**Assignment:**
Copy the part of the list on China and U.S. trade below between "8. The uniforms" and "imported from China.", inclusive.

3. In December it was announced that a Chinese group would be purchasing AIG's plane leasing unit for $4.23 billion.
4. It was recently announced that the Federal Reserve will now allow Chinese banks to buy up American banks.
5. A $190 million bridge project up in Alaska was awarded to a Chinese firm.
6. A $400 million contract to renovate the Alexander Hamilton bridge in New York was awarded to a Chinese firm.
7. A $7.2 billion contract to construct a new bridge between San Francisco and Oakland was awarded to a Chinese firm.
8. The uniforms for the U.S. Olympic team were made in China.
9. 85 percent of all artificial Christmas trees are made in China.
10. The new World Trade Center tower is going to include glass that has been imported from China.
11. The new Martin Luther King memorial on the National Mall was made in China.
12. In 2001, American consumers spent 102 billion dollars on products made in China. In 2011, American consumers spent 399 billion dollars on products made in China.
13. The United States spends about 4 dollars on goods and services from China for every one dollar that China spends on goods and services from the United States.
14. According to the New York Times, a Jeep Grand Cherokee that costs $27,490 in the United States costs about $85,000 in China thanks to all the tariffs.
15. The Chinese economy has grown 7 times faster than the U.S. economy has over the past decade.
16. The United States has lost a staggering 32 percent of its manufacturing jobs since the year 2000.
17. The United States has lost an average of 50,000 manufacturing jobs per month since China joined the World Trade Organization in 2001.
18. Overall, the United States has lost a total of more than 56,000 manufacturing facilities since 2001.
19. According to the Economic Policy Institute, America is losing half a million jobs to China every single year.
20. Between December 2000 and December 2010, 38 percent of the manufacturing jobs in Ohio were lost, 42 percent of the manufacturing jobs in North Carolina were lost and 48 percent of the manufacturing jobs in Michigan were lost.
21. In 2010, China produced more than twice as many automobiles as the United States did.
22. Since the auto industry bailout, approximately 70 percent of all GM vehicles have been built outside the United States.
23. After being bailed out by U.S. taxpayers, General Motors is currently involved in 11 joint ventures with companies owned by the Chinese government. The price for entering into many of these “joint ventures” was a transfer of “state of the art technology” from General Motors to the communist Chinese.

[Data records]
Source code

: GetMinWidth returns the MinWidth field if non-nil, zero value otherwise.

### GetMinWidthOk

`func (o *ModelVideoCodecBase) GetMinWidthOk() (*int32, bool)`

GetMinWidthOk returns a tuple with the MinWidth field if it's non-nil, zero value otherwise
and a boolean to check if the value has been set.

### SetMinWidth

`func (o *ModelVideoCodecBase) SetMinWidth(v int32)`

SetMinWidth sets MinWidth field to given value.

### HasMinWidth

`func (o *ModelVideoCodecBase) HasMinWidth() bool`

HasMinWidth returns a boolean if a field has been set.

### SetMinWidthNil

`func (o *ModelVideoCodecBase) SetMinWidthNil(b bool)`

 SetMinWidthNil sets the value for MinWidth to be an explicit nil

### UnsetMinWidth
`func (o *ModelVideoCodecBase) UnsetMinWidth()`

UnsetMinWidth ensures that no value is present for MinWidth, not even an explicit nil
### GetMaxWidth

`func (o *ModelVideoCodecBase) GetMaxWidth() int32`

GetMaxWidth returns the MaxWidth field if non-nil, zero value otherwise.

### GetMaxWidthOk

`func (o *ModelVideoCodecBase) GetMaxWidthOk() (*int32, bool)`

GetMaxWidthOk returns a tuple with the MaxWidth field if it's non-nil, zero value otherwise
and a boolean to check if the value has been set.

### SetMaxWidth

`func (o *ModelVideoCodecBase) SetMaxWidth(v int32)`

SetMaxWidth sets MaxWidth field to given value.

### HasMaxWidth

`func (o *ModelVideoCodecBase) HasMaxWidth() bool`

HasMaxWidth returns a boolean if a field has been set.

**Solution for this exercise:**
8. The uniforms for the U.S. Olympic team were made in China.
9. 85 percent of all artificial Christmas trees are made in China.
10. The new World Trade Center tower is going to include glass that has been imported from China.